From now on, anybody will need to keep transactional records of purchasing valuable car components. Without any doubt, this law is a cordial response from the state to curtail catalytic converter theft skyrocketed in recent times. Go for highlights in bullet points and then detail.
California Governor Gavin Newsom signed an executive order that will curb the theft of the catalytic converters that often tempt thieves into stealing them, as reported in the Los Angeles Times. The law into effect will compel automotive parts dealers and owners in the state to be careful while accomplishing deals on automobile products.
Under the new regulation, sellers of the anti-pollution car components will be required to produce a certificate saying that the costly car part – cat cons- they are purchasing or selling are legal. There will be severe penalties if these proprietors fail to supply these documents.
- The new law will impose Junk dealers and scrap metal recyclers to keep a document of their interactions with manufacturers under the rule.
In response to the theft of that precious car accessory, Governor Gavin Newsom passed that time-befitting law that has drawn immediate admiration from the car owners. The law may prove pretty tough for those who do not abide by the regulations dictated. It may impose harsh penalties on the law-breakers who illegally buy and sell catalytic converters. Car owners have become vexed with their tolerance limit as this specific anti-pollution component is a frequent target of thieves. To back that claim, a survey has told that nearly 18,026 cat-con was taken merely in California in the previous year -2021.
The Los Angeles Times stated that the new executive order was accompanied by two crucial bills –one in the California State Assembly and the other in the state senate. The legislation empowers the law enforcers to find a $1000 initial penalty and a second $2000 penalty for any offender. Not to end here; the law will punish a recycler by canceling permission of operation if one is detected on the wrong side.
The state law has also articulated what documents the concerned persons must produce while selling the car part under discussion. The required documents will be as follows:
- a written agreement with the supplier
- records of the total amount paid
- and the overall quantity of catalytic converters bought
Sensitive information includes specific ID codes or VINs etched into the parts. Recyclers will need to retain the records for at least two years.

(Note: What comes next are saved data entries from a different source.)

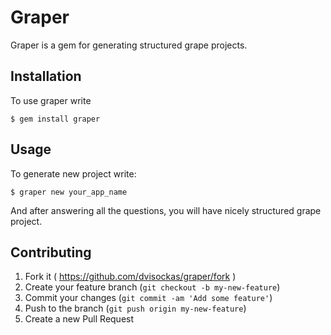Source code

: # Graper

Graper is a gem for generating structured grape projects.

## Installation

To use graper write

    $ gem install graper

## Usage

To generate new project write:


    $ graper new your_app_name

And after answering all the questions, you will have nicely structured grape project.


## Contributing

1. Fork it ( https://github.com/dvisockas/graper/fork )
2. Create your feature branch (`git checkout -b my-new-feature`)
3. Commit your changes (`git commit -am 'Add some feature'`)
4. Push to the branch (`git push origin my-new-feature`)
5. Create a new Pull Request
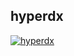 ## hyperdx

[![hyperdx](https://img.youtube.com/vi/JQd2Mol6kqA/0.jpg)](https://www.youtube.com/watch?v=JQd2Mol6kqA)
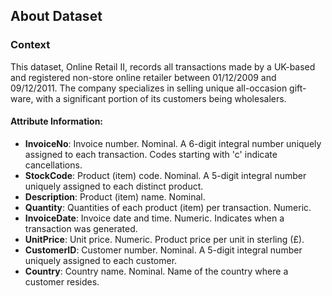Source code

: ## About Dataset

### Context

This dataset, Online Retail II, records all transactions made by a UK-based and registered non-store online retailer between 01/12/2009 and 09/12/2011. The company specializes in selling unique all-occasion gift-ware, with a significant portion of its customers being wholesalers.

#### Attribute Information:

- **InvoiceNo**: Invoice number. Nominal. A 6-digit integral number uniquely assigned to each transaction. Codes starting with 'c' indicate cancellations.
- **StockCode**: Product (item) code. Nominal. A 5-digit integral number uniquely assigned to each distinct product.
- **Description**: Product (item) name. Nominal.
- **Quantity**: Quantities of each product (item) per transaction. Numeric.
- **InvoiceDate**: Invoice date and time. Numeric. Indicates when a transaction was generated.
- **UnitPrice**: Unit price. Numeric. Product price per unit in sterling (£).
- **CustomerID**: Customer number. Nominal. A 5-digit integral number uniquely assigned to each customer.
- **Country**: Country name. Nominal. Name of the country where a customer resides.

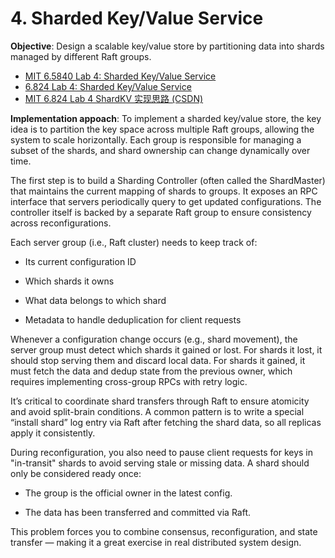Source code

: #  4. Sharded Key/Value Service
**Objective**: Design a scalable key/value store by partitioning data into shards managed by different Raft groups.

- [MIT 6.5840 Lab 4: Sharded Key/Value Service](https://nil.csail.mit.edu/6.5840/2023/labs/lab-shard.html)
- [6.824 Lab 4: Sharded Key/Value Service](https://pdos.csail.mit.edu/archive/6.824-2013/labs/lab-4.html)
- [MIT 6.824 Lab 4 ShardKV 实现思路 (CSDN)](https://blog.csdn.net/qq_43460956/article/details/134885751)

**Implementation appoach**:
To implement a sharded key/value store, the key idea is to partition the key space across multiple Raft groups, allowing the system to scale horizontally. Each group is responsible for managing a subset of the shards, and shard ownership can change dynamically over time.

The first step is to build a Sharding Controller (often called the ShardMaster) that maintains the current mapping of shards to groups. It exposes an RPC interface that servers periodically query to get updated configurations. The controller itself is backed by a separate Raft group to ensure consistency across reconfigurations.

Each server group (i.e., Raft cluster) needs to keep track of:

* Its current configuration ID

* Which shards it owns

* What data belongs to which shard

* Metadata to handle deduplication for client requests

Whenever a configuration change occurs (e.g., shard movement), the server group must detect which shards it gained or lost. For shards it lost, it should stop serving them and discard local data. For shards it gained, it must fetch the data and dedup state from the previous owner, which requires implementing cross-group RPCs with retry logic.

It’s critical to coordinate shard transfers through Raft to ensure atomicity and avoid split-brain conditions. A common pattern is to write a special “install shard” log entry via Raft after fetching the shard data, so all replicas apply it consistently.

During reconfiguration, you also need to pause client requests for keys in "in-transit" shards to avoid serving stale or missing data. A shard should only be considered ready once:

* The group is the official owner in the latest config.

* The data has been transferred and committed via Raft.

This problem forces you to combine consensus, reconfiguration, and state transfer — making it a great exercise in real distributed system design.

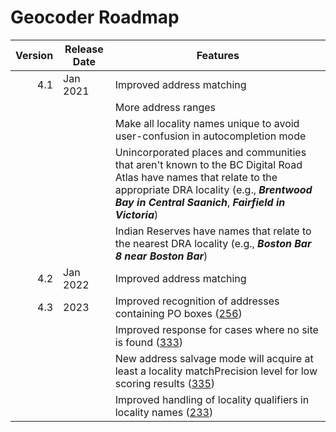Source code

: # Geocoder Roadmap
Version | Release Date | Features
-------: | --------------- | -------------
4.1|Jan 2021|Improved address matching
|||More address ranges
|||Make all locality names unique to avoid user-confusion in autocompletion mode
|||Unincorporated places and communities that aren't known to the BC Digital Road Atlas have names that relate to the appropriate DRA locality (e.g., ***Brentwood Bay in Central Saanich***, ***Fairfield in Victoria***)
|||Indian Reserves have names that relate to the nearest DRA locality (e.g., ***Boston Bar 8 near Boston Bar***)
4.2|Jan 2022| Improved address matching
4.3|2023| Improved recognition of addresses containing PO boxes ([256](https://github.com/bcgov/ols-geocoder/issues/256))
|||Improved response for cases where no site is found ([333](https://github.com/bcgov/ols-geocoder/issues/333))
|||New address salvage mode will acquire at least a locality matchPrecision level for low scoring results ([335](https://github.com/bcgov/ols-geocoder/issues/335))
|||Improved handling of locality qualifiers in locality names ([233](https://github.com/bcgov/ols-geocoder/issues/233))
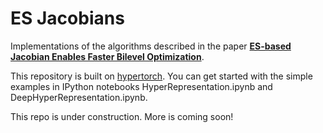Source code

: # ES Jacobians 
Implementations of the algorithms described in the paper [**ES-based Jacobian Enables Faster Bilevel Optimization**](https://arxiv.org/abs/2110.07004). 

This repository is built on [hypertorch](https://github.com/prolearner/hypertorch). 
You can get started with the simple examples in IPython notebooks HyperRepresentation.ipynb and DeepHyperRepresentation.ipynb. 

This repo is under construction. More is coming soon! 

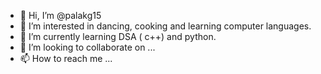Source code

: - 👋 Hi, I’m @palakg15
- 👀 I’m interested in dancing, cooking and learning computer languages.
- 🌱 I’m currently learning DSA ( c++) and python.
- 💞️ I’m looking to collaborate on ...
- 📫 How to reach me ...

<!---
palakg15/palakg15 is a ✨ special ✨ repository because its `README.md` (this file) appears on your GitHub profile.
You can click the Preview link to take a look at your changes.
--->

The Chevrolet Silverado, the Honda CR-V, Ford F-series pickups, and the Toyota Avalon and Toyota Prius are the prime targets for catalytic converters.
State Farm, one of the largest insurers, reported that catalytic converter thefts rose nearly 293 percent nationally due to a dramatic increase in carjacking as the COVID-19 pandemic spread in 2020. California topped the national rankings for insured theft. With more than 30 percent of the insurer, State Farm received claims due to the string of theft incidents that occurred in 2021. Wisconsin, Minnesota, Texas, and Washington rounded out the top five, but the problem is nationwide.
To relax, Californians are lucky as their cars are being protected from catalytic converter theft by making and enforcing laws to designate unacceptable behaviors and mandating the resale of previously used catalytic converters. These laws will reduce federal and state incentives for such theft while protecting Californians and their vehicles.
Governor Gavin Newsom appeared on a video via social media yesterday, extolling the new safety initiative while explaining the law to Californians. He started by defining the catalytic converter – “a catalytic converter is part of the exhaust system on your car, and it’s full of valuable materials that thieves can resell.” Then, to describe what the newly passed bills would bring, Gavin said only licensed resellers with detailed business records will be authorized to purchase and sell catalytic converters from now on.
For your information, a stolen catalytic converter brings the thieves between $25 and $500, depending on the time it has been used and the amount of the precious metal used in manufacturing it. Whereas 2021 Congressional Research Service report that a new catalytic converter may cost a car owner around $3,000.
So, the government must keep the traceable document from the party the catalytic converter is brought from. The system must include detailed information about the business offering the item to remind the persons concerned.